TIC: Translate-Infer-Compile for accurate "text to plan" using LLMs and Logical Representations
Sudhir Agarwal, Anu Sreepathy
TL;DR
The paper addresses the challenge of generating accurate task PDDLs from natural language planning requests by marrying LLM capabilities with symbolic reasoning and classical planning. The Translate-Infer-Compile (TIC) pipeline confines the LLM to producing a logically interpretable intermediate representation, augments it with domain-knowledge inferences via an ASP solver, and then deterministically compiles to PDDL for planning. Empirical results across seven planning domains show TIC achieves high accuracy, including scenarios with language variation, outperforming end-to-end LLM+P approaches and demonstrating strong generalization with generic prompts. The approach is extensible to other structured-task problems, suggesting broad applicability to tool use, API calls, and database queries, with future directions toward alternative logical formalisms like Description Logics/OWL.
Abstract
We study the problem of generating plans for given natural language planning task requests.

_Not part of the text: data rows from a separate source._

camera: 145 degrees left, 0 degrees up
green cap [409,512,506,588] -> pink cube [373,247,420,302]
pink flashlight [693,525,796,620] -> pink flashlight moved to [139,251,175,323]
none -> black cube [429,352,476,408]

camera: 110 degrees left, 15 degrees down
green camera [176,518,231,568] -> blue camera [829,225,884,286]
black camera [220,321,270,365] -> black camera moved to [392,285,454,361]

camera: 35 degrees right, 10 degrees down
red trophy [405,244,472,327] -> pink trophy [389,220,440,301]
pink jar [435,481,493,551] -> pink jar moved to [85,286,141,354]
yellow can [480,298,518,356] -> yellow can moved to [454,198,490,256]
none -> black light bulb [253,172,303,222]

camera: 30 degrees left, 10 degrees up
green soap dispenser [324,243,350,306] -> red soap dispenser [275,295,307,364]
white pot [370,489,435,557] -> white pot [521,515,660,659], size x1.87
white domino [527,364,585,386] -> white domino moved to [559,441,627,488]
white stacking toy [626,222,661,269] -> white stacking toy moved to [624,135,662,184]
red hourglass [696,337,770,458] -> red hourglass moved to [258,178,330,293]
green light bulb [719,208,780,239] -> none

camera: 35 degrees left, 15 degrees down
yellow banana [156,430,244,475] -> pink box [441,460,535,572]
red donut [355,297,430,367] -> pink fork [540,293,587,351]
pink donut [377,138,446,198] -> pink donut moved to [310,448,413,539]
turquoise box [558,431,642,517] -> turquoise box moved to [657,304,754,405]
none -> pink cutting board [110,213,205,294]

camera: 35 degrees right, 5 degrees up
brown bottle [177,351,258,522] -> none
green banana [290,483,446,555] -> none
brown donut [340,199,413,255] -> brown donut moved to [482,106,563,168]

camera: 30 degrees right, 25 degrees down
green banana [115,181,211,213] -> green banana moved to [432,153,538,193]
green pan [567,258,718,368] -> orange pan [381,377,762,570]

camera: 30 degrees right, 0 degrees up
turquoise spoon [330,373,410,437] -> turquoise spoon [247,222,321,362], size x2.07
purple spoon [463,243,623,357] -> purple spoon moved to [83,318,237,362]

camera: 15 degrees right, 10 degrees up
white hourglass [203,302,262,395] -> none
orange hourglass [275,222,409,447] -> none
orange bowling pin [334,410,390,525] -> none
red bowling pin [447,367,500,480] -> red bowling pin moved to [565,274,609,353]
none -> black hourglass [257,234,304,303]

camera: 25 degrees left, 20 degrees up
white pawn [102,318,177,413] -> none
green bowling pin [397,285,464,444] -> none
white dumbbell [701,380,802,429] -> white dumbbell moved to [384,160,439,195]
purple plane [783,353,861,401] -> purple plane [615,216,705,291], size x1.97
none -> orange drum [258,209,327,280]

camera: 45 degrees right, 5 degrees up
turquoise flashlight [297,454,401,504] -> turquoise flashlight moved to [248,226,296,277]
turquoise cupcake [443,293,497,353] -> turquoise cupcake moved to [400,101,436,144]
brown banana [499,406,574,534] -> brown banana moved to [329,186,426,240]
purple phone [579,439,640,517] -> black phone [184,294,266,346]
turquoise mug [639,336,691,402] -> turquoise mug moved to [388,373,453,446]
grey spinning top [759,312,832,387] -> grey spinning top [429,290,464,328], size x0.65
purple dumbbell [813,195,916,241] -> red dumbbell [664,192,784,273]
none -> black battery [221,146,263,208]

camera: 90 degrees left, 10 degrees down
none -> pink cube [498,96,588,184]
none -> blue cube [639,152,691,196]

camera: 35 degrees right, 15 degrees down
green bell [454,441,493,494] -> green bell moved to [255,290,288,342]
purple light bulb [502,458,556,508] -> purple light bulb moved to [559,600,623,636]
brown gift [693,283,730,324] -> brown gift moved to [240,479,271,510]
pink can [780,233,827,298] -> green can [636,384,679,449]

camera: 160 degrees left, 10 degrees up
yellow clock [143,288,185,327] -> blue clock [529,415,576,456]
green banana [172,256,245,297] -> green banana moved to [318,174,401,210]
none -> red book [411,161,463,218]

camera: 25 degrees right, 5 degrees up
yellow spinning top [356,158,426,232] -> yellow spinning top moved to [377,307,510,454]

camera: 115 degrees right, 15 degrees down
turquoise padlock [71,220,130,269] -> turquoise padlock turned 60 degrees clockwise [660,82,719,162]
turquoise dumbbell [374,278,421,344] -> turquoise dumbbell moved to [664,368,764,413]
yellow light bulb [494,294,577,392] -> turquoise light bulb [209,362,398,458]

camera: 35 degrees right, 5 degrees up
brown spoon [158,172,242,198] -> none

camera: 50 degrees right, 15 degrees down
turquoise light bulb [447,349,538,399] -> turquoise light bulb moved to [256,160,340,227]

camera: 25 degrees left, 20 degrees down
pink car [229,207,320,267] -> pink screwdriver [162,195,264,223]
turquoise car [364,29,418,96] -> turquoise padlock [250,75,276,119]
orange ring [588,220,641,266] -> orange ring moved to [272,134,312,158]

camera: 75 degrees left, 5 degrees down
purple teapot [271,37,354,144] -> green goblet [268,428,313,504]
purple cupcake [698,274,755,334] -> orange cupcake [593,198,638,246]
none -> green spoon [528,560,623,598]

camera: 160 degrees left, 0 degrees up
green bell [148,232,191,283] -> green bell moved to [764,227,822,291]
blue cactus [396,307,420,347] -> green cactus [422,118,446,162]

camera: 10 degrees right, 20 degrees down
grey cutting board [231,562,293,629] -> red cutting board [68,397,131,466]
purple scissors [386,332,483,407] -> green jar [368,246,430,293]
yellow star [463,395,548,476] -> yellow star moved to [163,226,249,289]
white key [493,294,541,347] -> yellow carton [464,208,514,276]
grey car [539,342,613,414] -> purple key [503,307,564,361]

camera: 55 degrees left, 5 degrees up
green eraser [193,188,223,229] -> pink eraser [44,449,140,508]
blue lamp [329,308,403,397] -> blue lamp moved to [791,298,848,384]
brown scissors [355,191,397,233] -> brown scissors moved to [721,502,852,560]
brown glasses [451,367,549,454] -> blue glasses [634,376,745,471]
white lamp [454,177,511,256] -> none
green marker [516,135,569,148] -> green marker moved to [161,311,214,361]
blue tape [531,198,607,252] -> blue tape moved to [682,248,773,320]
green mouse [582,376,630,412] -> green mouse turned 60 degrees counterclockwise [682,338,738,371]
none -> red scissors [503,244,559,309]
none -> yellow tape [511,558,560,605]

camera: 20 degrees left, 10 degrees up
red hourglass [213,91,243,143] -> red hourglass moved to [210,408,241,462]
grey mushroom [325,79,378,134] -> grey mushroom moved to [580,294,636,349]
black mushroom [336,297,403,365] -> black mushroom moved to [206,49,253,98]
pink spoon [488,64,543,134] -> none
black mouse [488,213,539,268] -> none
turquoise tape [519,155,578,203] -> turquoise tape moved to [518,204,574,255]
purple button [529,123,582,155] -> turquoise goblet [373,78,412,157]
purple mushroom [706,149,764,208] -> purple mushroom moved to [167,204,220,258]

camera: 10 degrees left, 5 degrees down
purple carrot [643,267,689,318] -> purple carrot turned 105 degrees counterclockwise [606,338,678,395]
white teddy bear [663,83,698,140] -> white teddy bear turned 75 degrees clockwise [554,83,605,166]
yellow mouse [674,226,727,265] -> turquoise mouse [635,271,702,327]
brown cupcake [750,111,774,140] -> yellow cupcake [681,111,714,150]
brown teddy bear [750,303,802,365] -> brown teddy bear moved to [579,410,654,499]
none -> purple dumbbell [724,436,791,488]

On one hand, LLMs excel at natural language processing but do not perform well on planning. On the other hand, classical planning tools excel at planning tasks but require input in a structured language such as the Planning Domain Definition Language (PDDL). We leverage the strengths of both the techniques by using an LLM for generating the PDDL representation (task PDDL) of planning task requests followed by using a classical planner for computing a plan. Unlike previous approaches that use LLMs for generating task PDDLs directly, our approach comprises of (a) translate: using an LLM only for generating a logically interpretable intermediate representation of natural language task description, (b) infer: deriving additional logically dependent information from the intermediate representation using a logic reasoner (currently, Answer Set Programming solver), and (c) compile: generating the target task PDDL from the base and inferred information. We observe that using an LLM to only output the intermediate representation significantly reduces LLM errors. Consequently, TIC approach achieves, for at least one LLM, high accuracy on task PDDL generation for all seven domains of our evaluation dataset.